Question

Fernando is trying to decide which of 2 roulette games to play at a casino, where each

roulette has 30 slots. Each game, Fernando wants to bet on a single slot. In the first
roulette game Fernando has to invest $5 to play, if he wins he gets his investment back
plus $1000, if he loses, he loses his investment. In the second roulette game, he invest
$1 to play, if he wins he gets his investment back plus $200 and if he loses, he loses his
investment. Calculate the expected value of the net gain for each roulette game and assume
that Fernando will go with the game that gives him the higher value.

Answer 1

Fernando should choose the first roulette game as it has a higher expected value of $28.50, compared to the second game's $5.70 expected value, when considering the probability and payout of each game.

Step-by-step explanation:

Fernando is trying to decide which of two roulette games to play based on their expected values. To calculate this, we consider the net gains for each outcome and the probability of each outcome occurring. For the first roulette game, the probability of winning is 1/30 and the probability of losing is 29/30. The expected value (EV) for this game is calculated as follows: EV = (1/30) * ($1000) + (29/30) * (-$5).

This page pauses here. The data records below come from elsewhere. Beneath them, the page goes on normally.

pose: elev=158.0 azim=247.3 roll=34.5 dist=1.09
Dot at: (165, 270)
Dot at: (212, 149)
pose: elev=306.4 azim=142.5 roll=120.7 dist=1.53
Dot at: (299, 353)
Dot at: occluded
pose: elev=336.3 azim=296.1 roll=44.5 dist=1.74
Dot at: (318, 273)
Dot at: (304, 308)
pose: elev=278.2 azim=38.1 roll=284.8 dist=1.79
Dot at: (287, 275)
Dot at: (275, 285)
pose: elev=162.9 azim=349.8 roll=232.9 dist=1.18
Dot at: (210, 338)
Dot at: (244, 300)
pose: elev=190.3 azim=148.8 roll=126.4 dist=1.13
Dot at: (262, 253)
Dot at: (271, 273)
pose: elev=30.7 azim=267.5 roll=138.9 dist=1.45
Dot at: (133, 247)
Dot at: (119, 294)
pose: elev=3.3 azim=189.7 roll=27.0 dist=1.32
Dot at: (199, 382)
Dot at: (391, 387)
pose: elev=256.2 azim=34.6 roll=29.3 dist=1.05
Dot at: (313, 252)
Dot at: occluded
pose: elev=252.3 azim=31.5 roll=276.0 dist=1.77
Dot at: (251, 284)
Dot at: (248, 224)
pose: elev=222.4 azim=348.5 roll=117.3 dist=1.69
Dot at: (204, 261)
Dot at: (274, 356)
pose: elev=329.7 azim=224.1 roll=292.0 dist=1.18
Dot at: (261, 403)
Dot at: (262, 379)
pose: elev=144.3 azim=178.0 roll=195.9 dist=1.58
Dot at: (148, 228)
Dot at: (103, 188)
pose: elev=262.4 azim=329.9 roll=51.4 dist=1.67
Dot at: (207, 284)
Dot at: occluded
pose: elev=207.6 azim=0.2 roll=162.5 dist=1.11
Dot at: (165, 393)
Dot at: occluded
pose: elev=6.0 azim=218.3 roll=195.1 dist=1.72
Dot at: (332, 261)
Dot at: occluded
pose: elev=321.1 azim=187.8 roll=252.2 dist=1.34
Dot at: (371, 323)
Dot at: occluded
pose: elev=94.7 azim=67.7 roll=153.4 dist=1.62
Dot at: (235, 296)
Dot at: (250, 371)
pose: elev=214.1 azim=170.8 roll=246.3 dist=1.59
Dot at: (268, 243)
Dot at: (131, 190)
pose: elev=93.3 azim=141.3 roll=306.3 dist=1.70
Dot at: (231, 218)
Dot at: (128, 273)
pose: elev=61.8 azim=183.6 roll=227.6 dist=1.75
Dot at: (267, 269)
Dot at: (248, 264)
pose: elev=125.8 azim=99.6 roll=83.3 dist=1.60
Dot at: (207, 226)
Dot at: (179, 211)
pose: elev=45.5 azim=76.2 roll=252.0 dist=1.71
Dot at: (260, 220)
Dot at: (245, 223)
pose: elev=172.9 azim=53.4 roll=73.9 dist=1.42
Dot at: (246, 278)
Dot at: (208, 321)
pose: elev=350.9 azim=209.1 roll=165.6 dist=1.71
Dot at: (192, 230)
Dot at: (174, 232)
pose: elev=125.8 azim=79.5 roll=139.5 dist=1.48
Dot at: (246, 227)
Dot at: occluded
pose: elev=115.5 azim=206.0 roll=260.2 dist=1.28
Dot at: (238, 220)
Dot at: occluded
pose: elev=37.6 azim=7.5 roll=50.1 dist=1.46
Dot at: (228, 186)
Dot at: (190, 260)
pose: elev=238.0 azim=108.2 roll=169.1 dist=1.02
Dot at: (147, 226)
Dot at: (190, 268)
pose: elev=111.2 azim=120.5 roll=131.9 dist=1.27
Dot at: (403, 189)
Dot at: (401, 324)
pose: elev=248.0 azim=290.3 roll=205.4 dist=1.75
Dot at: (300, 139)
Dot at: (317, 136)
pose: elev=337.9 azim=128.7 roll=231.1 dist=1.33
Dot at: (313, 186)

For the second roulette game, the probability of winning and losing remains the same, but the amounts change. So, the expected value for the second game is: EV = (1/30) * ($200) + (29/30) * (-$1).

Fernando would choose the game with the higher EV. To complete the calculations, for the first game: EV = (1/30) * $1000 - (29/30) * $5 = $33.33 - $4.83 = $28.50. For the second game: EV = (1/30) * $200 - (29/30) * $1 = $6.67 - $0.97 = $5.70. Thus, Fernando should choose the first game with the higher expected value of $28.50.